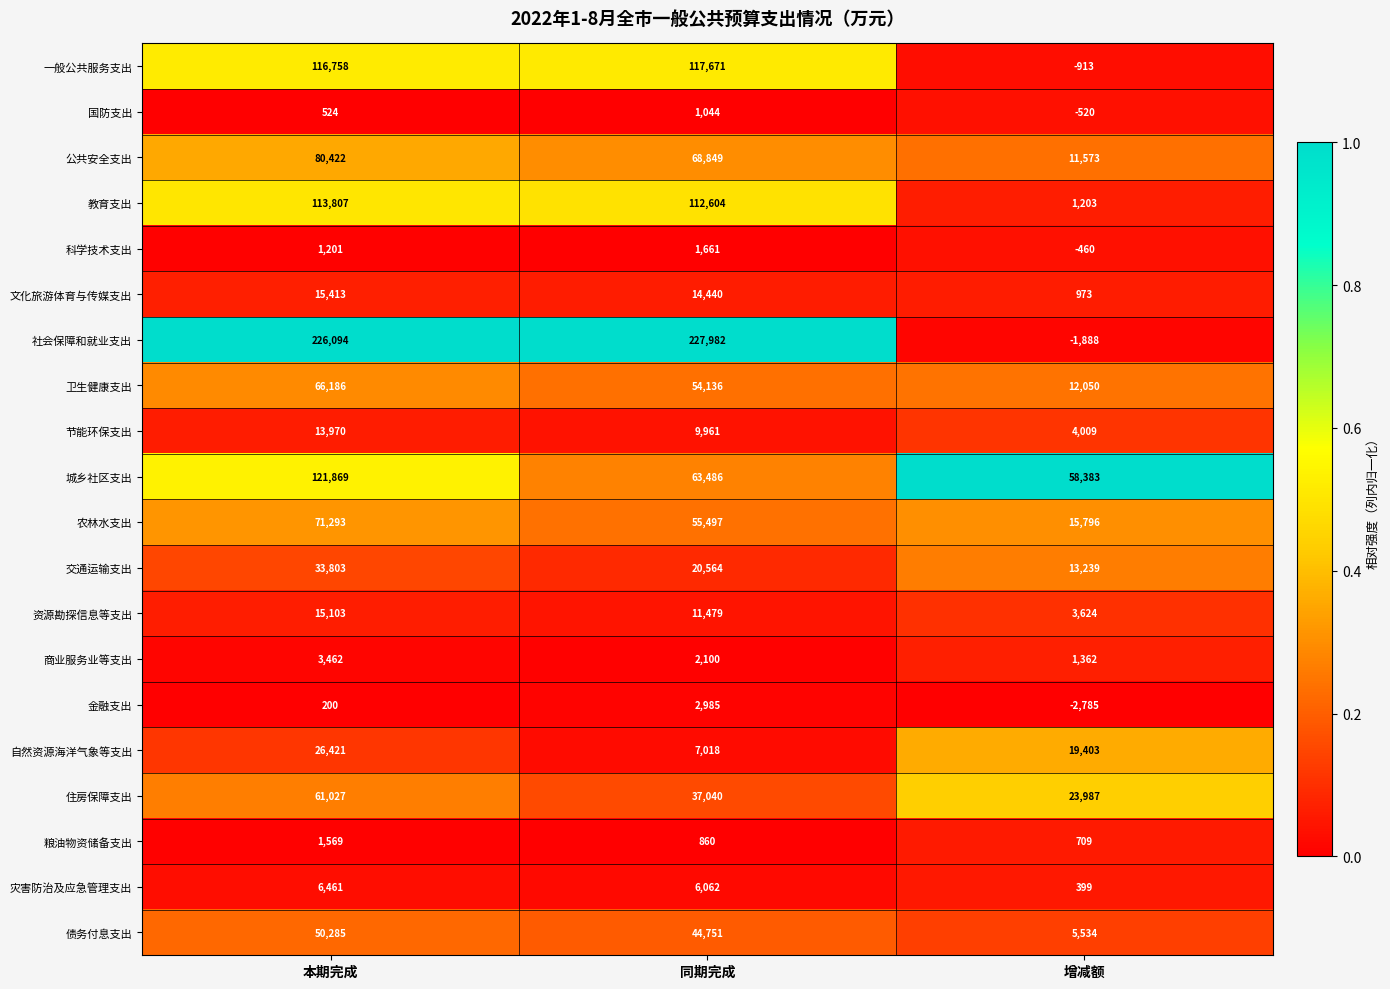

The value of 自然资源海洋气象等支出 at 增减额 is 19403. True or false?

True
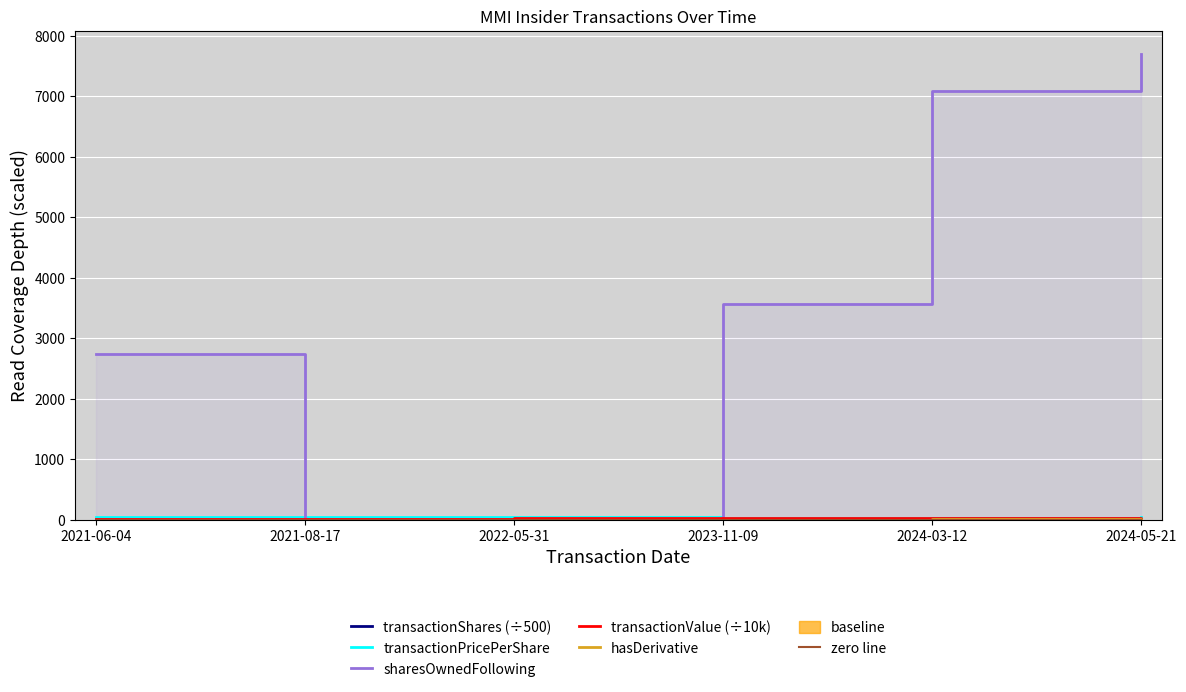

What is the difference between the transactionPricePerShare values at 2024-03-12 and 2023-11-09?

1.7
###
■ What is expected
Count the lines of the listing that contain the string "True", matching case exactly. Reply with the number only.

■ Result
2